İnsanoğlu Paleolitik-Eski Taş Çağı’ndan (MÖ 600 bin-10 bin) Neolitik-Cilalı Taş Çağı-(MÖ 10 bin-6 bin) başlangıcına değin tamamen çetin doğa koşullarında avcı-toplayıcı olarak yaşamlarını sürdürmüştür. Günümüzden 12 bin yıl önce yerleşik yaşama geçildiğinde daha önceleri toplanarak tüketilen bitkilerden kavulca buğdayı, siyez buğdayı, kabuğu soyulmuş arpa, bezelye, mercimek, burçak, nohut tarımı yanında domuz, koyun, keçi, tavuk gibi hayvanlar evcilleştirilerek besin olarak kullanılmışlardır. İnsanoğlunun başlangıçtan Neolitik Çağ’a değin beslenmesinin et ağırlıklı, Neolitik’ten itibaren bitkisel ağırlıklı olduğunu görülür.

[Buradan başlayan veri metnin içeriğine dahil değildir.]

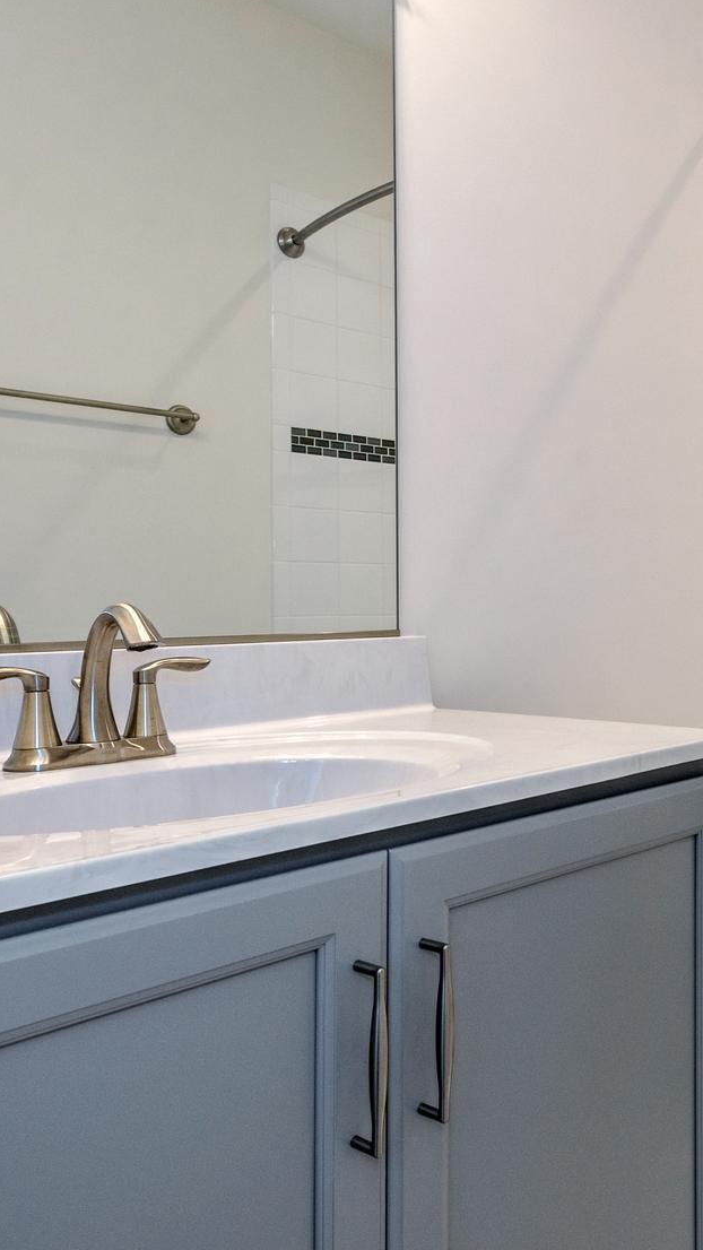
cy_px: 603
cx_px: 721
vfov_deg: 59.5
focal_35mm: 33
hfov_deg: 32.4
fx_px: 1094
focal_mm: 17
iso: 320
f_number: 8
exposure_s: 1/50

Kalkolitik Çağ’da (MÖ 5 bin 500-3 bin) ilk kent devletlerinin kurulmasıyla, yapılan saraylarda kral ya da yöneticilere özenli yemeklerin pişirilmeye başlamasıyla beslenmenin önemi görülmeye başlanmıştır. Homeros’un İlyada ve Odysseia destanlarından öğrendiğimize göre; MÖ 2 binli yıllarda yani günümüzden 4 bin yıl önce yemek kültürü genellikle et ve ekmeğe dayalı idi. Sığır, koyun, keçi ve domuz etleri bolca tüketiliyordu. Kurban töreniyle kesilen hayvanların fileto ve içyağları tanrılara sunuluyordu. Sonra sakatatlar yeniyor daha sonra etler uzun demir şişlere iç yağı ile geçirildikten sonra tuz ve un serpilip pişirilerek tüketiliyordu. Kalan yağlar ve etler kazanda pişirilirdi. Bu dönemde pek balık tüketimi balık yoktur. Yoksullar ise bolca eti ancak bayram ve festivallerde yiyebiliyorlardı. Şarap ise zengin ve yoksul sofralarında hep yer almıştır. Bu dönemde tarım ve beslenme ile ilgili tanrıların ortaya çıktığı görülmektedir. Örneğin, toprak tanrıçası Kybele, üzüm, bağcılık ve şarap tanrısı Dionysos, buğday ve tarım tanrıçası Demeter ve insanlara zeytin ağacını armağan eden tanrıça Athena.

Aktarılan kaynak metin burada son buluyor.